At least that’s what director Cullen Hoback claims in Terms and Conditions May Apply, a documentary on what its title spells out—-the legalities that all of us scroll through and agree to in order to access websites and services—-before expanding into a look at individual privacy in general. Zuckerberg’s chat is shown onscreen, and his comment has been well-publicized. But for viewers for whom this detail is new, the director’s apparent re-creation isn’t clear or supported, making it seem like an example of truthiness rather than truth, perhaps shaped to better demonize the Facebook overlord. There’s another poorly attributed piece of information put forth as fact in the film: that it would take users 180 hours a year if they read all the terms they readily agree to. An interesting stat, but viewers aren’t told its source. (Perhaps it’s in the fine print of the credits?)
These two eyebrow-raisers may make you regard the 79-minute doc with a bit of suspicion, but overall much of it is not only easy to believe (particularly if you’ve followed the case of NSA whistleblower Edward Snowden) but will perhaps sway you to change your online habits. Seemingly all of the big Internet guns are thrown under the bus here, from Google—-again and again and again—-to Facebook (ditto), Instagram, Amazon, and Apple. At a hearing on mobile privacy, an Apple representative is asked whether the company can know how many users read its rules. The rep says no, but adds: “We try to make [them] in plain English and very short.” Um, has this woman ever downloaded her company’s iTunes and glimpsed the book that precedes one’s ability to play music?

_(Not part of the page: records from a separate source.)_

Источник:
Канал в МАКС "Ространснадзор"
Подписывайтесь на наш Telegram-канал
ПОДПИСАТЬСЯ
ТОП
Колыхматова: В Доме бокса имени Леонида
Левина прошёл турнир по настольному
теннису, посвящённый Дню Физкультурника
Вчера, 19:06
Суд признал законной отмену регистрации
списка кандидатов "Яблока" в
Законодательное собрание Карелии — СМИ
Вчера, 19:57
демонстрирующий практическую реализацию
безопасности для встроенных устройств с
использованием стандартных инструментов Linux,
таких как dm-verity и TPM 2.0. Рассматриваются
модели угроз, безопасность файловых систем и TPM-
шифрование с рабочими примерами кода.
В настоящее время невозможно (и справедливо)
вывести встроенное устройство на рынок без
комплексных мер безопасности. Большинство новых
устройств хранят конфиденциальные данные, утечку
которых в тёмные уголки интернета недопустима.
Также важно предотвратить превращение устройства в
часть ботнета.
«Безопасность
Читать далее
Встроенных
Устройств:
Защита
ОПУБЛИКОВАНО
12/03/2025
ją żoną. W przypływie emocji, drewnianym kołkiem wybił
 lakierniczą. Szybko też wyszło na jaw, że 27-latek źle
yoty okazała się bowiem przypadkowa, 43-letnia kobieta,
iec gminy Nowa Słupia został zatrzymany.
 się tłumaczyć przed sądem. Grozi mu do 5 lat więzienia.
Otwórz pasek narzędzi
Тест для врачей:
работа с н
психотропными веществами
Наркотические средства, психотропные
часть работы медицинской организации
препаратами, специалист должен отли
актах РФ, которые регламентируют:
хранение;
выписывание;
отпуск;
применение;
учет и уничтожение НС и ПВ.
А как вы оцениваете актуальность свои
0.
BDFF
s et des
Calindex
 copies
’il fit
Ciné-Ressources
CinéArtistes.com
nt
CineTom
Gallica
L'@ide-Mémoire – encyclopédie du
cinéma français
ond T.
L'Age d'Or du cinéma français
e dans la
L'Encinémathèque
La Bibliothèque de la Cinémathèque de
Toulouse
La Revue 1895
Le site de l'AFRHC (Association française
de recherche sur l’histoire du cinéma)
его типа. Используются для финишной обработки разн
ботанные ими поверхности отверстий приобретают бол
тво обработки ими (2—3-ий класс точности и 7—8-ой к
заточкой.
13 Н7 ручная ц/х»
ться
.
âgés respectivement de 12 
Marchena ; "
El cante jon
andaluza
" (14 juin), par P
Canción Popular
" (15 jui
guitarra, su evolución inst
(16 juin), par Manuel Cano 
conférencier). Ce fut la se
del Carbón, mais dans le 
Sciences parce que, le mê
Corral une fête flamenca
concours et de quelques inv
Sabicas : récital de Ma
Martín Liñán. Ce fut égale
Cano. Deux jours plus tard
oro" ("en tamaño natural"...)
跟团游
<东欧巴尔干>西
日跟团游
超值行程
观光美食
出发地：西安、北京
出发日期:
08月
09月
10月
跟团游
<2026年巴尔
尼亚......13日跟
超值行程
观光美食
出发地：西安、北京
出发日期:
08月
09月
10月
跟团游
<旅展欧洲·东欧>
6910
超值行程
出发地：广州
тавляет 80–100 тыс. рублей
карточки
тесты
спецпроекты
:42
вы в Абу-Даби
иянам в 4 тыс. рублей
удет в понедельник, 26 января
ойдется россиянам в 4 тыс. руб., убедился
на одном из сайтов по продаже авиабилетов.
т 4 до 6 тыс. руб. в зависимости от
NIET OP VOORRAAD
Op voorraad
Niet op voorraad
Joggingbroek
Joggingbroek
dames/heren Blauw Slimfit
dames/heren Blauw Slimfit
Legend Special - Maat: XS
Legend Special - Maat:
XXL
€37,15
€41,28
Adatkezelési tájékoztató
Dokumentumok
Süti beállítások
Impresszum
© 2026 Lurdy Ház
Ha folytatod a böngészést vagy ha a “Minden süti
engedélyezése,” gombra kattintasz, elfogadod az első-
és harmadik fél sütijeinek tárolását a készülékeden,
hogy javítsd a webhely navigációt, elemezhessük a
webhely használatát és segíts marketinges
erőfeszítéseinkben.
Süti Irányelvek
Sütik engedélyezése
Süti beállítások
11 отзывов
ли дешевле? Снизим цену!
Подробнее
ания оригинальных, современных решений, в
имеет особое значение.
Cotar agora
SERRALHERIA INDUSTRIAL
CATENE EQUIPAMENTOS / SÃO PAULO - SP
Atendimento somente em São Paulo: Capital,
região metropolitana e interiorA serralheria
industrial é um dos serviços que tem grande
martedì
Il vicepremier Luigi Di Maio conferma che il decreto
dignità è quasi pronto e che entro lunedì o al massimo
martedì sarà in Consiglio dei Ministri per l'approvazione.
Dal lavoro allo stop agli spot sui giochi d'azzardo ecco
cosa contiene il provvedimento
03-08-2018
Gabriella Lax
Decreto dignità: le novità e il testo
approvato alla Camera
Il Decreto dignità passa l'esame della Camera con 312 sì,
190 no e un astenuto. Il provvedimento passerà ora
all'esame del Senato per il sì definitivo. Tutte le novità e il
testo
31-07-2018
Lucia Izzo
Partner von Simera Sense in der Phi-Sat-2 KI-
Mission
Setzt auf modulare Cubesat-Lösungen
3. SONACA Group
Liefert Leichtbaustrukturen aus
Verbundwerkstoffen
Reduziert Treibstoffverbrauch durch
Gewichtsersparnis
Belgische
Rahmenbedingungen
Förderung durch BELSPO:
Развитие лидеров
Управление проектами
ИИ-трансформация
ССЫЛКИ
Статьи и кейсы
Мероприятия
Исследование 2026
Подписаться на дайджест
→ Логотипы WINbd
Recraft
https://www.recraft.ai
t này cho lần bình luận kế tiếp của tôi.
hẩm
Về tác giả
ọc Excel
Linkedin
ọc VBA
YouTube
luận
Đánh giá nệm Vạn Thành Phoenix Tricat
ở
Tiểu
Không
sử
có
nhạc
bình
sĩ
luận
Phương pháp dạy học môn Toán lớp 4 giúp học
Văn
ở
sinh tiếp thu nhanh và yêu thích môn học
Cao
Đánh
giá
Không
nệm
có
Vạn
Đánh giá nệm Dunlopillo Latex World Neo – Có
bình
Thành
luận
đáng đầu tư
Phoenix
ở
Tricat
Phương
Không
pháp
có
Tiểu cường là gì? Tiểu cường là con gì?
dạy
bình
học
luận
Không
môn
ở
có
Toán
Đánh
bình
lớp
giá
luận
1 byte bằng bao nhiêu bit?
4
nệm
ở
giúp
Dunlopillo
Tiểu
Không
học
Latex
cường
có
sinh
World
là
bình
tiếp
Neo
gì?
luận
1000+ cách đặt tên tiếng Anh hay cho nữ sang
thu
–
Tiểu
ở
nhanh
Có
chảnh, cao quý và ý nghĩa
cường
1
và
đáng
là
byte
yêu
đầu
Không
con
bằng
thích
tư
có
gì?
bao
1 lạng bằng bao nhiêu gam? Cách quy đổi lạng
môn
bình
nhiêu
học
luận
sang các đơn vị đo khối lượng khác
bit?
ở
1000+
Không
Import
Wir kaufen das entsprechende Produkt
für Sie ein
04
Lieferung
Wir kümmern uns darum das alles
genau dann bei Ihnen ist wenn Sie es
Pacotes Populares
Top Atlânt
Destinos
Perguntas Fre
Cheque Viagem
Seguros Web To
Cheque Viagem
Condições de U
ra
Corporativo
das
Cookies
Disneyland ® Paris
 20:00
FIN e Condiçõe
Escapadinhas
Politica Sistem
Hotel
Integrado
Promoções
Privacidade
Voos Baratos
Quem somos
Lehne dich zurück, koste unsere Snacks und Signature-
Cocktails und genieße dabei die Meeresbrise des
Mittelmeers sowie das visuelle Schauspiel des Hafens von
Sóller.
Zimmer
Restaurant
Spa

Hoback combs through the intricacies of popular T&C agreements to highlight that nearly everyone who spends time online—-or uses a cellphone—-is surrendering his or her privacy rights to an alarming degree. Plenty of “interception equipment,” including an ubiquitous software called Carrier IQ that’s surreptitiously installed on the devices of several mobile carriers, are available to anyone with enough money to buy them. That certainly includes the government, which, according to the film’s commentators, regularly goes to Google and Facebook insiders to dig through people’s comments and online activities. Hoback includes cases of innocent individuals—-including a 7-year-old boy—-who were questioned or even detained because of something they said, often in jest, on the Web.
To further demonstrate how misguiding such information can be, Hoback talks to a man who readily admits that his Google searches have included keywords such as decapitation, how to murder cheating wife, car crashes, and other gruesome topics. Psychopath? Nope, the guy is a writer for Cold Case and is just doing his research. Oops.
Terms and Conditions naturally approaches its subject politically, discussing the Patriot Act and, likely surprisingly for liberals who don’t closely follow the matter, how the Obama administration has charged whistleblowers with felonies. Most viewers, however, will be most interested in the revelations about Google and Facebook, such as how the latter never deletes any of your information even if you’ve asked it to. An MIT professor then offers some common-sense advice for the site’s filterless updaters in an analogy. “[In] most relationships in your life, it’s very good if the other person doesn’t know everything ever said, or scribbled, or thought.” Or, more succinctly: STFU.